John Mulderig
/ Categories: Arts & Culture


By John Mulderig/OSV News

NEW YORK. The idea of updating a classic film is always a dangerous one. But, provided there’s a better motive at work than mere hubris, it can work.

Such, emphatically, is the case with “The Little Mermaid” (PG, Disney), director Rob Marshall’s live-action remake of the beloved 1989 animated musical derived from Hans Christian Andersen’s 1837 fairy tale. Using technology not available in the waning days of the Cold War, Marshall and his team serve up a charming fresh take on the timeless story.

As before, the action centers on Ariel (Halle Bailey), the sea creature of the title. When Ariel’s insatiable curiosity about life on dry land leads her to fall for a human, Prince Eric (Jonah Hauer-King), the romance causes a conflict with her overprotective father, King Triton (Javier Bardem).

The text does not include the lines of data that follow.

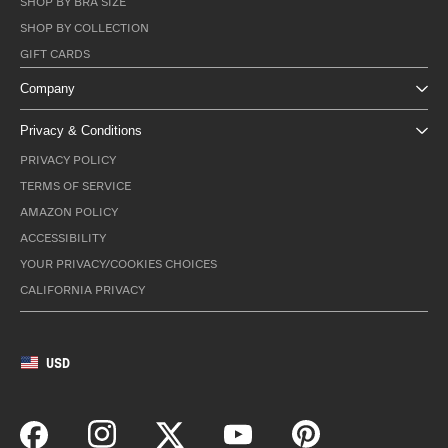
SHOP BY BRA SIZE
SHOP BY COLLECTION
GIFT CARDS
Company
Privacy & Conditions
PRIVACY POLICY
TERMS OF SERVICE
AMAZON POLICY
ACCESSIBILITY
YOUR PRIVACY/COOKIES CHOICES
CALIFORNIA PRIVACY
USD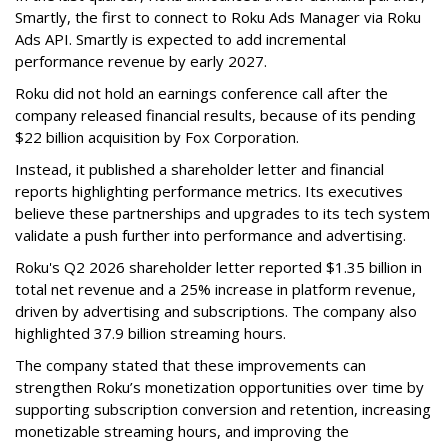
Smartly, the first to connect to Roku Ads Manager via Roku
Ads API. Smartly is expected to add incremental
performance revenue by early 2027.
Roku did not hold an earnings conference call after the
company released financial results, because of its pending
$22 billion acquisition by Fox Corporation.
Instead, it published a shareholder letter and financial
reports highlighting performance metrics. Its executives
believe these partnerships and upgrades to its tech system
validate a push further into performance and advertising.
Roku's Q2 2026 shareholder letter reported $1.35 billion in
total net revenue and a 25% increase in platform revenue,
driven by advertising and subscriptions. The company also
highlighted 37.9 billion streaming hours.
The company stated that these improvements can
strengthen Roku’s monetization opportunities over time by
supporting subscription conversion and retention, increasing
monetizable streaming hours, and improving the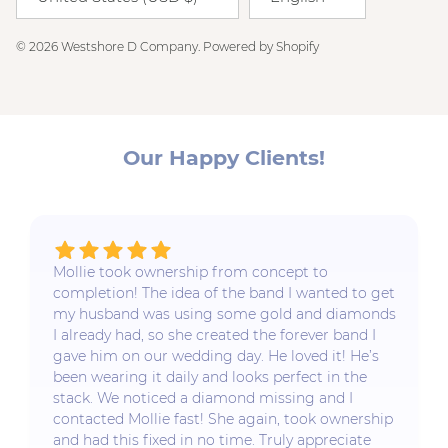
© 2026
Westshore D Company
.
Powered by Shopify
Our Happy Clients!
Mollie took ownership from concept to
completion! The idea of the band I wanted to get
my husband was using some gold and diamonds
I already had, so she created the forever band I
gave him on our wedding day. He loved it! He’s
been wearing it daily and looks perfect in the
stack. We noticed a diamond missing and I
contacted Mollie fast! She again, took ownership
and had this fixed in no time. Truly appreciate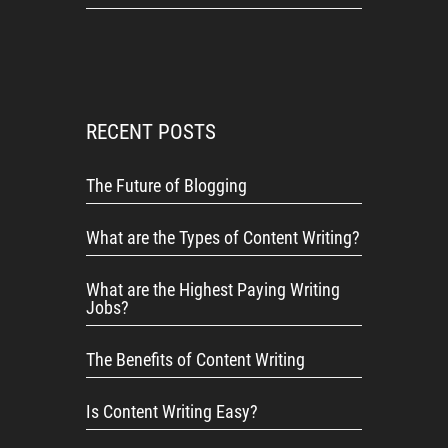
RECENT POSTS
The Future of Blogging
What are the Types of Content Writing?
What are the Highest Paying Writing
Jobs?
The Benefits of Content Writing
Is Content Writing Easy?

Upset and isolated, Ariel falls prey to the machinations of her estranged Aunt Ursula (Melissa McCarthy), a scheming, embittered octopus. Ursula agrees to cast a spell that will temporarily turn her niece into a human being so she can woo and be wooed.

But Ursula’s real goal, of course, is not to help Ariel but to use the lass as a pawn in her plot to seize power from her brother Triton. So it will take the aid of Ariel’s two closest companions, harried crab Sebastian (voice of Daveed Diggs) and scatterbrained gannet Scuttle (voice of Awkwafina), to bring about a happy ending.

As scripted by David Magee, Ariel’s adventure is too scary for tots, but will delight all others. As children tap their feet to “Under the Sea” and other tunes composed by Alan Menken — the late Howard Ashman’s lyrics are supplemented by new ones from Lin-Manuel Miranda — adults will find the themes underlying the movie pleasingly balanced.

Thus dad and daughter learn complementary lessons from Ariel’s experience and ultimately demonstrate their enduring love for each other. There’s also a message about not drawing negative conclusions about a whole group based on the misbehavior of some. Eric, moreover, is as inquisitive as his sweetheart — and we learn that such openness to new things pays.

These moral points come wrapped in a bright, upbeat spectacle within which a crucial kiss represents the outer limit of passion. There’s nothing shopworn about Marshall’s skilled and sprightly repackaging — old-fashioned in the best sense, it’s a high-quality, family friendly summer treat.

The film contains potentially frightening scenes of characters in peril and of thoroughly stylized violence. The OSV News classification is A-I — general patronage.

(Formerly a staff member for Catholic News Service, John Mulderig has been reviewing visual media from a Catholic perspective for 15 years. His column is syndicated by OSVNews.)